A Beautiful Question is a challenging book, to put it mildly, because it brings us abreast of the most recent, perplexing discoveries in physics and cosmology. As Wilczek describes it, this is a strangely synesthetic realm, where color and motion are versions of each other, where color is a kind of space. This is the realm where fundamental principles—like the notion of asymptotic freedom, for which Wilczek won his Nobel—sound simply backward or upside down. This is a realm that requires, as Wilczek says, new learning and “imaginative growth”—though he never makes a fetish of difficulty.

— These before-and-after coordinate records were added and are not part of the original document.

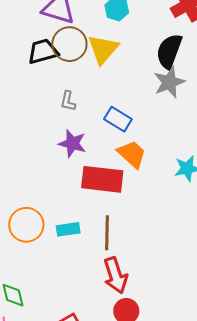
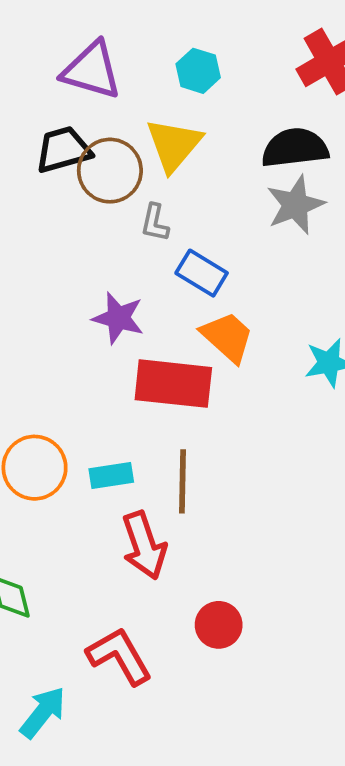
brown circle: (69, 44) -> (110, 171), moved
black semicircle: (169, 51) -> (295, 148), turned 63
gray L-shape: (68, 101) -> (155, 223), moved
red arrow: (115, 275) -> (144, 545), moved

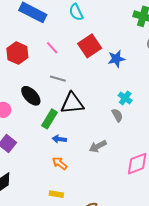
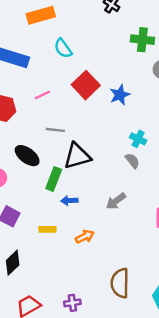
pink line: (52, 48) -> (42, 95), turned -64
orange arrow: (60, 163) -> (85, 237), moved, turned 126
yellow rectangle: (56, 194) -> (47, 229), moved

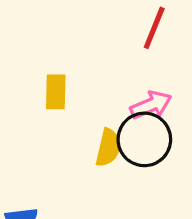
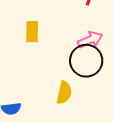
yellow semicircle: (108, 148) -> (64, 93), moved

But this is also an endlessly invigorating book. Wilczek walks in beauty, the beauty of perspective and geometry and atomic musicality but also the beauty of the human mind. His search for analogies is historical, and his use of analogy in explaining advanced concepts is what you might call bidirectional. In other words, when Wilczek uses an analogy, he ends up illuminating the source or origin of the analogy (b in “a is like b”) as much as he does the technical concept he’s hoping to explain. He brings the complementarity and symmetry he expects to find in strong theories of our universe to the task of explanation. He explains, for instance, that “in musical terms, the human visual range spans one octave.” He’s like a man dropping a stone on a beach to demonstrate gravity while giving us, at the same time, a new theory of “stone” and “beach.” He reads the life and equations of physicist James Clerk Maxwell with the avidity of a strong poet reading his strongest predecessors.
The reader plays a unique role in A Beautiful Question, a far grander role than we play in reading almost any other kind of work. It’s not just that we are the anthropos in the anthropic principle, which, in its simplest version, says, “the world must be as it is, in order for me to exist.” (You’ll find this quotation in Wilczek’s immensely useful scientific glossary called “Terms of Art.”) We humans live within a narrowly bounded, fixed horizon of perception and comprehension, beyond which lies an almost unimaginable realm of laws, particles, behaviors, and possibilities—the subjects of this book. To read any general account of theoretical physics—but especially one like A Beautiful Question, which has a profound explanatory purpose—is to find yourself looking into a mirror while wishing desperately that you could see beyond yourself and the mirror that contains your image.
Wilczek’s goal is to guide us beyond ourselves to a place where we can glimpse, in imagination, the “common, world-filling electron fluid.” What leads the reader onward, through the most difficult patches of A Beautiful Question, is knowing, as Wilczek reminds us, that the limits of our understanding are not trivial, not merely a failure of education or intelligence. Those limits, as much as the atomic dust we’re made of, are structural—an infinitesimally small part of the universe we inhabit, which may itself be an infinitesimally small part of the greater possibilities hinted at in the cosmic beauty that Wilczek discerns.